*** Block opens ***

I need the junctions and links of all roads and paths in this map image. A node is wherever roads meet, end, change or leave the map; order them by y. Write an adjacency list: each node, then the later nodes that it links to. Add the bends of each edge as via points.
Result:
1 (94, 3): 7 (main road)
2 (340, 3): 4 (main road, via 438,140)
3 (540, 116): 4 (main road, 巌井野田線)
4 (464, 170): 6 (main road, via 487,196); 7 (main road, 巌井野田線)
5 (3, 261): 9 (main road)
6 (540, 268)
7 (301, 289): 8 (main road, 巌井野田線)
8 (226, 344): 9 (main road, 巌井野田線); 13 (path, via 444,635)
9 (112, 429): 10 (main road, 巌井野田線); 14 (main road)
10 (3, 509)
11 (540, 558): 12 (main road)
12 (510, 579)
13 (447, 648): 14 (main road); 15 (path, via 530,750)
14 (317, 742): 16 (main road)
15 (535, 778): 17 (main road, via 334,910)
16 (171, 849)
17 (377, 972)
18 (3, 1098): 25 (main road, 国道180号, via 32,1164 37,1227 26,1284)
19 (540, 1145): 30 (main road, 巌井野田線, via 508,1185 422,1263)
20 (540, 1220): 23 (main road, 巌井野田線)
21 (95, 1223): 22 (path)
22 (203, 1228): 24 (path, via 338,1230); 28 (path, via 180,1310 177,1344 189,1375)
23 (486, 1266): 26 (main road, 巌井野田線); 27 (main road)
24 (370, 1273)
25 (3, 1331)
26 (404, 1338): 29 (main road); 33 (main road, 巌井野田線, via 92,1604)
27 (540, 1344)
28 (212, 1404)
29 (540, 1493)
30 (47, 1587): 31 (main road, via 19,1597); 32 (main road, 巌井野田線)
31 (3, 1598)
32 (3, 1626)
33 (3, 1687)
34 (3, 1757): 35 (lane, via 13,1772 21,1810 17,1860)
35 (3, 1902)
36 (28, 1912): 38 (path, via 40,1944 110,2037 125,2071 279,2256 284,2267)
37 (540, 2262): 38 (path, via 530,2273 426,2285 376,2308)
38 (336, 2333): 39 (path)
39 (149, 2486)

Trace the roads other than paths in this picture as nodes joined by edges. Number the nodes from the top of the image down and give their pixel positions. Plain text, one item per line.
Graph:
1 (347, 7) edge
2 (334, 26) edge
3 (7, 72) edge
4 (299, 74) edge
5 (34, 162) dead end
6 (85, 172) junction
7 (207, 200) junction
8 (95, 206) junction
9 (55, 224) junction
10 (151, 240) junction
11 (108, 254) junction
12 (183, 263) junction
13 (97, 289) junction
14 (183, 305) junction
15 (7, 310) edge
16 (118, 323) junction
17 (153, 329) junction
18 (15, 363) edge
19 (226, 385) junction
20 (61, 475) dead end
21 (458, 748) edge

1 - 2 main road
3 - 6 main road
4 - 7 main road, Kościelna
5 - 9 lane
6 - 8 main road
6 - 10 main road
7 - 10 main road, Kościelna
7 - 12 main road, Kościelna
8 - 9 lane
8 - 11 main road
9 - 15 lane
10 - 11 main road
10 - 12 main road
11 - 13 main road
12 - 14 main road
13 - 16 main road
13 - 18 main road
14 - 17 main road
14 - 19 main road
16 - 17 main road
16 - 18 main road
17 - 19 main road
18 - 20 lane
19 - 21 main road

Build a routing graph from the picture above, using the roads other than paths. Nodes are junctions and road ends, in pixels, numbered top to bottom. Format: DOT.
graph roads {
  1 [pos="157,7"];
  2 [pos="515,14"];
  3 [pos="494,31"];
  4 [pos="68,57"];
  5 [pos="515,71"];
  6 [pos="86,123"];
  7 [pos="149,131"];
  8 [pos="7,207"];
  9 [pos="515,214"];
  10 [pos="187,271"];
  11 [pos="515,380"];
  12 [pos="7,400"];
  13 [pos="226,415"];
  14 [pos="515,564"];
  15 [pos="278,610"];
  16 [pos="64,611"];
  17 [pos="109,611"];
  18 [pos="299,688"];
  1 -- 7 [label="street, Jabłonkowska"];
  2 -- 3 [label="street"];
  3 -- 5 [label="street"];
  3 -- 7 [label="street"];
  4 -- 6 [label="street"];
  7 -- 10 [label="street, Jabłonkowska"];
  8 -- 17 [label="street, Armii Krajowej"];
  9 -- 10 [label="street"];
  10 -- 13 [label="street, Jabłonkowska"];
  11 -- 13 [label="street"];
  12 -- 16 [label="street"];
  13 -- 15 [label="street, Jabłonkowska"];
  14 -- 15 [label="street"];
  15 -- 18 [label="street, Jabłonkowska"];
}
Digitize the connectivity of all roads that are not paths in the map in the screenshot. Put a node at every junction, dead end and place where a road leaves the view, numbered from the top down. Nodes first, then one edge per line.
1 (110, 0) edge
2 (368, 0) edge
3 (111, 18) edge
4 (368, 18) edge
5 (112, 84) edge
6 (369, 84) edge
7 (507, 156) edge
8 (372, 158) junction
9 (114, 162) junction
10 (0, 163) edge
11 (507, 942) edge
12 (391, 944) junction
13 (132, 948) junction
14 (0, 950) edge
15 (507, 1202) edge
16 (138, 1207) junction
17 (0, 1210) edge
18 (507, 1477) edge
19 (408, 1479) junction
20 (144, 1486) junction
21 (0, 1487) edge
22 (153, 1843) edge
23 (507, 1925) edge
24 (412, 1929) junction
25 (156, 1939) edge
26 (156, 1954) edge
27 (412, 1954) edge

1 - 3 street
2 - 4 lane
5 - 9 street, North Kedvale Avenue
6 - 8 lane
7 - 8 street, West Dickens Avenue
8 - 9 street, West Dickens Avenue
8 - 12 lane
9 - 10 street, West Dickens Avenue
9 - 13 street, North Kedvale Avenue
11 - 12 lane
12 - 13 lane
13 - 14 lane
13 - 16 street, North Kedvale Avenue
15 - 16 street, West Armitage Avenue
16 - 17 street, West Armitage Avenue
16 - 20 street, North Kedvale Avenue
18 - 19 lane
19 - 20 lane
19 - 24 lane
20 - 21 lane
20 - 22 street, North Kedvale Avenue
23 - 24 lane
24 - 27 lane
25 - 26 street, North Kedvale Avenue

*** Block closes ***

What is needed = Transcribe every line above, character for character.

Exercise output =
I need the junctions and links of all roads and paths in this map image. A node is wherever roads meet, end, change or leave the map; order them by y. Write an adjacency list: each node, then the later nodes that it links to. Add the bends of each edge as via points.
Result:
1 (94, 3): 7 (main road)
2 (340, 3): 4 (main road, via 438,140)
3 (540, 116): 4 (main road, 巌井野田線)
4 (464, 170): 6 (main road, via 487,196); 7 (main road, 巌井野田線)
5 (3, 261): 9 (main road)
6 (540, 268)
7 (301, 289): 8 (main road, 巌井野田線)
8 (226, 344): 9 (main road, 巌井野田線); 13 (path, via 444,635)
9 (112, 429): 10 (main road, 巌井野田線); 14 (main road)
10 (3, 509)
11 (540, 558): 12 (main road)
12 (510, 579)
13 (447, 648): 14 (main road); 15 (path, via 530,750)
14 (317, 742): 16 (main road)
15 (535, 778): 17 (main road, via 334,910)
16 (171, 849)
17 (377, 972)
18 (3, 1098): 25 (main road, 国道180号, via 32,1164 37,1227 26,1284)
19 (540, 1145): 30 (main road, 巌井野田線, via 508,1185 422,1263)
20 (540, 1220): 23 (main road, 巌井野田線)
21 (95, 1223): 22 (path)
22 (203, 1228): 24 (path, via 338,1230); 28 (path, via 180,1310 177,1344 189,1375)
23 (486, 1266): 26 (main road, 巌井野田線); 27 (main road)
24 (370, 1273)
25 (3, 1331)
26 (404, 1338): 29 (main road); 33 (main road, 巌井野田線, via 92,1604)
27 (540, 1344)
28 (212, 1404)
29 (540, 1493)
30 (47, 1587): 31 (main road, via 19,1597); 32 (main road, 巌井野田線)
31 (3, 1598)
32 (3, 1626)
33 (3, 1687)
34 (3, 1757): 35 (lane, via 13,1772 21,1810 17,1860)
35 (3, 1902)
36 (28, 1912): 38 (path, via 40,1944 110,2037 125,2071 279,2256 284,2267)
37 (540, 2262): 38 (path, via 530,2273 426,2285 376,2308)
38 (336, 2333): 39 (path)
39 (149, 2486)

Trace the roads other than paths in this picture as nodes joined by edges. Number the nodes from the top of the image down and give their pixel positions. Plain text, one item per line.
Graph:
1 (347, 7) edge
2 (334, 26) edge
3 (7, 72) edge
4 (299, 74) edge
5 (34, 162) dead end
6 (85, 172) junction
7 (207, 200) junction
8 (95, 206) junction
9 (55, 224) junction
10 (151, 240) junction
11 (108, 254) junction
12 (183, 263) junction
13 (97, 289) junction
14 (183, 305) junction
15 (7, 310) edge
16 (118, 323) junction
17 (153, 329) junction
18 (15, 363) edge
19 (226, 385) junction
20 (61, 475) dead end
21 (458, 748) edge

1 - 2 main road
3 - 6 main road
4 - 7 main road, Kościelna
5 - 9 lane
6 - 8 main road
6 - 10 main road
7 - 10 main road, Kościelna
7 - 12 main road, Kościelna
8 - 9 lane
8 - 11 main road
9 - 15 lane
10 - 11 main road
10 - 12 main road
11 - 13 main road
12 - 14 main road
13 - 16 main road
13 - 18 main road
14 - 17 main road
14 - 19 main road
16 - 17 main road
16 - 18 main road
17 - 19 main road
18 - 20 lane
19 - 21 main road

Build a routing graph from the picture above, using the roads other than paths. Nodes are junctions and road ends, in pixels, numbered top to bottom. Format: DOT.
graph roads {
  1 [pos="157,7"];
  2 [pos="515,14"];
  3 [pos="494,31"];
  4 [pos="68,57"];
  5 [pos="515,71"];
  6 [pos="86,123"];
  7 [pos="149,131"];
  8 [pos="7,207"];
  9 [pos="515,214"];
  10 [pos="187,271"];
  11 [pos="515,380"];
  12 [pos="7,400"];
  13 [pos="226,415"];
  14 [pos="515,564"];
  15 [pos="278,610"];
  16 [pos="64,611"];
  17 [pos="109,611"];
  18 [pos="299,688"];
  1 -- 7 [label="street, Jabłonkowska"];
  2 -- 3 [label="street"];
  3 -- 5 [label="street"];
  3 -- 7 [label="street"];
  4 -- 6 [label="street"];
  7 -- 10 [label="street, Jabłonkowska"];
  8 -- 17 [label="street, Armii Krajowej"];
  9 -- 10 [label="street"];
  10 -- 13 [label="street, Jabłonkowska"];
  11 -- 13 [label="street"];
  12 -- 16 [label="street"];
  13 -- 15 [label="street, Jabłonkowska"];
  14 -- 15 [label="street"];
  15 -- 18 [label="street, Jabłonkowska"];
}
Digitize the connectivity of all roads that are not paths in the map in the screenshot. Put a node at every junction, dead end and place where a road leaves the view, numbered from the top down. Nodes first, then one edge per line.
1 (110, 0) edge
2 (368, 0) edge
3 (111, 18) edge
4 (368, 18) edge
5 (112, 84) edge
6 (369, 84) edge
7 (507, 156) edge
8 (372, 158) junction
9 (114, 162) junction
10 (0, 163) edge
11 (507, 942) edge
12 (391, 944) junction
13 (132, 948) junction
14 (0, 950) edge
15 (507, 1202) edge
16 (138, 1207) junction
17 (0, 1210) edge
18 (507, 1477) edge
19 (408, 1479) junction
20 (144, 1486) junction
21 (0, 1487) edge
22 (153, 1843) edge
23 (507, 1925) edge
24 (412, 1929) junction
25 (156, 1939) edge
26 (156, 1954) edge
27 (412, 1954) edge

1 - 3 street
2 - 4 lane
5 - 9 street, North Kedvale Avenue
6 - 8 lane
7 - 8 street, West Dickens Avenue
8 - 9 street, West Dickens Avenue
8 - 12 lane
9 - 10 street, West Dickens Avenue
9 - 13 street, North Kedvale Avenue
11 - 12 lane
12 - 13 lane
13 - 14 lane
13 - 16 street, North Kedvale Avenue
15 - 16 street, West Armitage Avenue
16 - 17 street, West Armitage Avenue
16 - 20 street, North Kedvale Avenue
18 - 19 lane
19 - 20 lane
19 - 24 lane
20 - 21 lane
20 - 22 street, North Kedvale Avenue
23 - 24 lane
24 - 27 lane
25 - 26 street, North Kedvale Avenue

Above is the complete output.